その空気に何気なく紛れ込ませるように、夏奈はつぶやいた。
「わたし、赤ちゃんができたの」
私は彼女の方を向かなかった。鏡に映る、俯く彼女のつむじを見ていた。
「去年の暮れに、付き合い始めたって言ったでしょう?京都に住んでいる男の子と。彼との間の子なの」
「そうだったんだ。おめでとう」
私は口がぱさぱさに乾燥していた。言うべきことはもっとあるはずだ。なのに、月並みなことしか浮かばない。
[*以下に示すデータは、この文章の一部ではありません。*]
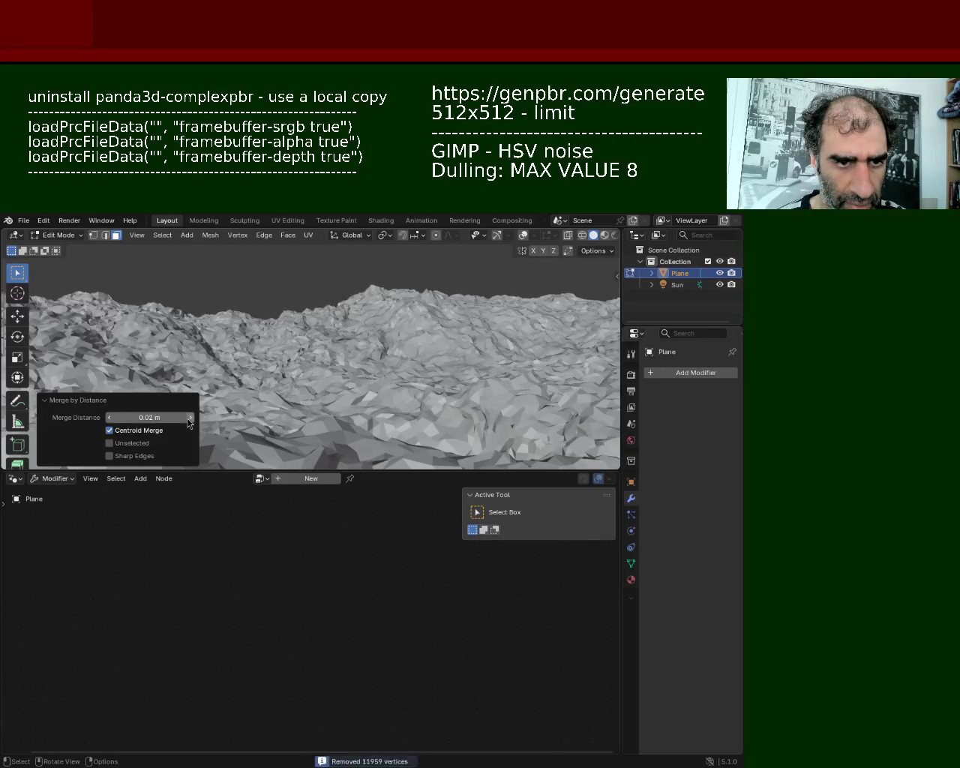
left_click(189, 418)
mouse_move(189, 422)
middle_mouse_down()
mouse_move(351, 308)
mouse_move(428, 381)
mouse_move(390, 312)
mouse_move(327, 295)
middle_mouse_up()
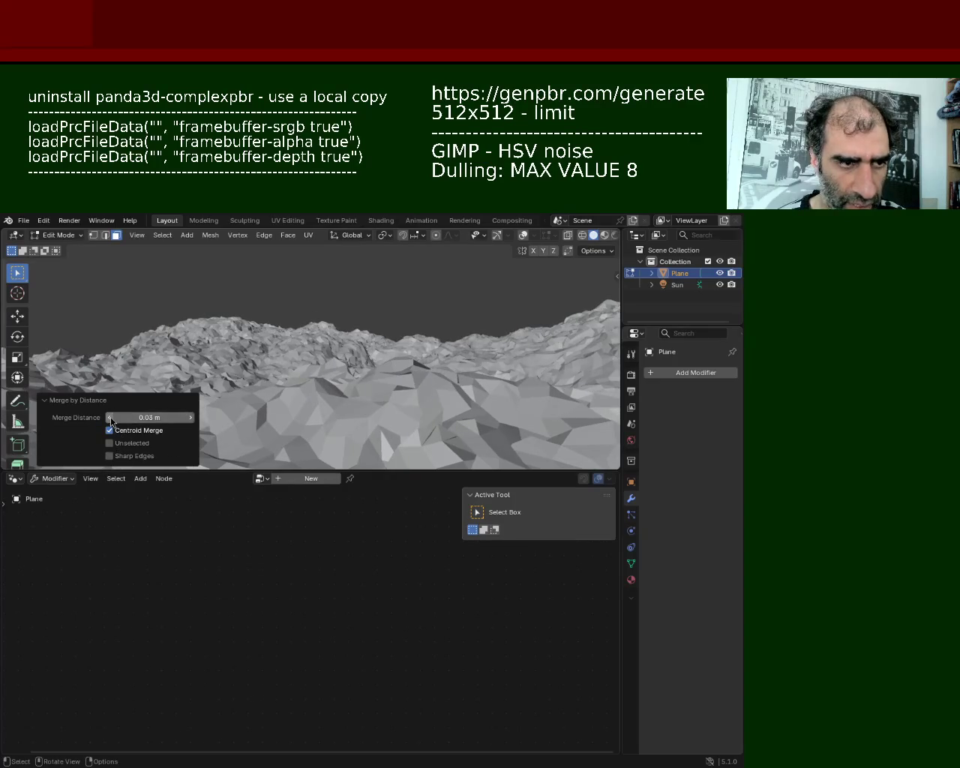
- Compare 0.02 m against 0.03 m, keep 0.03 m, and save as ground_1.blend
left_click(111, 418)
mouse_move(258, 342)
middle_mouse_down()
mouse_move(301, 345)
mouse_move(293, 334)
middle_mouse_up()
「秋にはあちらに引っ越さないといけないの。京都の五条って知ってる?『呪術廻戦』の先生じゃないわよ。その辺りにある彼の実家に住むのよ」
そんなことはどうでもよかった。でも、私は何も言えなかった。
「そしたら、もう会えなくなるわ」
街の車の音が、いちだんと遠く聞こえた。私たちが抱き合って眠ることができた夜は、後にも先にもこれが最後だった。
つぎの日、私たちは朝の街を歩いていた。
「カレーを作って、ほんとうに消えてしまうのね」
「少なくとも、事前に知らせたわよ」
彼女は古着屋のアルバイトに行くため、パンクロッカーのような格好をしていた。いっぽうの私は図書館司書の仕事のため、紺のブラウスを着ていた。
「もう、会うのを止めたほうがいいよね」
私は一晩温めておいたことを、できる限りさりげなく言った。
「うん」
彼女も私と同じ重みで、その二文字を口にした。
「でも、最後にお願いがあるの」
彼女が珍しく、そう言った。
「なに?」
「昨日書いていた小説があったでしょ?」
「ええ。パソコンに入っているわよ」
「それを絶対に完成させて、どこかに載せて」
彼女は立ち止まった。大きな黒いサングラスで目は見えなかったが、オレンジ色をした唇が小刻みに揺れていた。
「最後の最後で、あなたがしようとしていることが分かったわ。こういう時、私たちは物語を必要とするのね」
オレンジの唇が、無理に半月のような形状になった。
「あなたの手で、私たちの関係を供養してあげて。約束だからね!」
いつもと同じような平凡な夏の朝に、何てことなく、私たちは別れた。
そういう訳で、私はこの文章を完成させた。